#### Study material

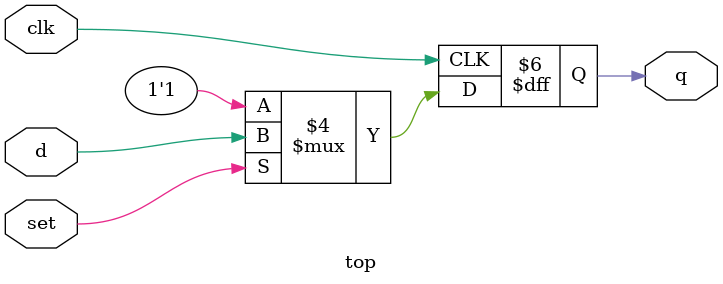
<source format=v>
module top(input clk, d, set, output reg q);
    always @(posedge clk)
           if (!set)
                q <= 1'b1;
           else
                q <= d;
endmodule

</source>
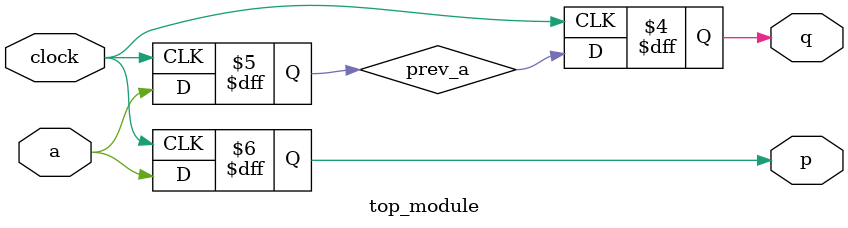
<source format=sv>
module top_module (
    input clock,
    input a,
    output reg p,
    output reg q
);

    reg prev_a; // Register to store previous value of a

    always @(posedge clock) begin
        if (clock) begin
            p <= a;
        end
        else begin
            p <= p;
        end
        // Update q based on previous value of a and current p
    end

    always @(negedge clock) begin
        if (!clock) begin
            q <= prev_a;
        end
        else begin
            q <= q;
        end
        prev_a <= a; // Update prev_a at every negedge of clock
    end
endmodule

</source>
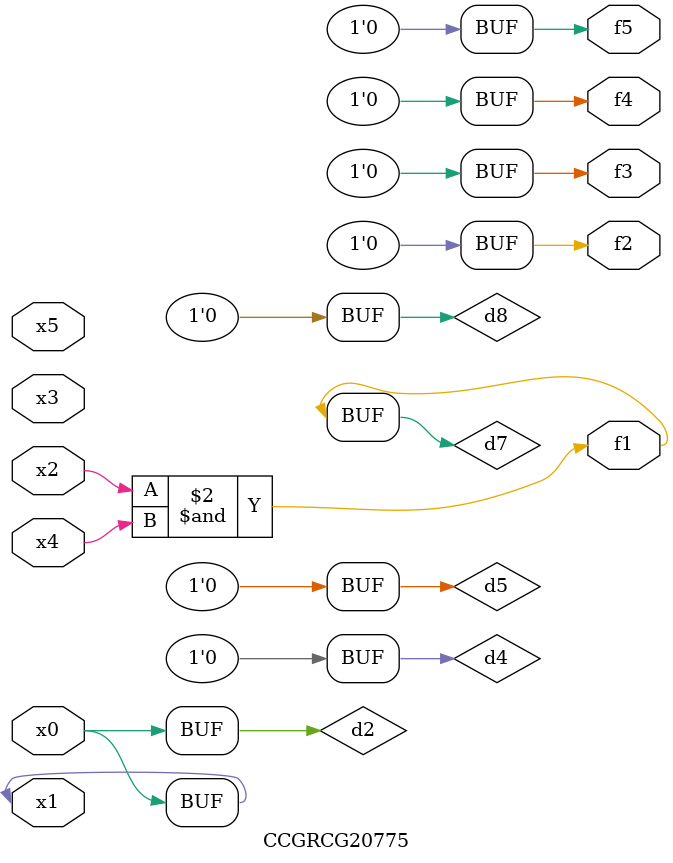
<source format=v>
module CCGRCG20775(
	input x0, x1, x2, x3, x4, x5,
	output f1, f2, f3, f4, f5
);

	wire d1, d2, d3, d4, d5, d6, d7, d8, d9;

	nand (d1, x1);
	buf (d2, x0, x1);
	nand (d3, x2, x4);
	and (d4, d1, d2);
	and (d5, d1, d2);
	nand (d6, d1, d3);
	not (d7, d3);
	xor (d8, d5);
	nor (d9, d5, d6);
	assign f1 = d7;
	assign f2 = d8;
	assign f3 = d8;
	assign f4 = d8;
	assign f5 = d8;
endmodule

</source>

########
#### Study material

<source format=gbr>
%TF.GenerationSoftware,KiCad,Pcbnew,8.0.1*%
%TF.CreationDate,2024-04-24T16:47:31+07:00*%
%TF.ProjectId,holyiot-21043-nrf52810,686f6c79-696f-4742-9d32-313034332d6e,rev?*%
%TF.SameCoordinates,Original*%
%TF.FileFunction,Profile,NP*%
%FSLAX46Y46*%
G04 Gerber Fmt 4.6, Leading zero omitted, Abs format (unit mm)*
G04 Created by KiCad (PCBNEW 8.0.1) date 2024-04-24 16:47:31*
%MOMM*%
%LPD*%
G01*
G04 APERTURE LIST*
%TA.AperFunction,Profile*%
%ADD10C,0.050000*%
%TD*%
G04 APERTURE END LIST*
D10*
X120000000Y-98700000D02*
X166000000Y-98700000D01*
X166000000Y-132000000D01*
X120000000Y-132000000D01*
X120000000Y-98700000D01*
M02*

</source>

########

__Exercise directions__: Return each line in the records that holds the string "begin".

__Problem solution__:
    always @(posedge clock) begin
        if (clock) begin
        else begin
    always @(negedge clock) begin
        if (!clock) begin
        else begin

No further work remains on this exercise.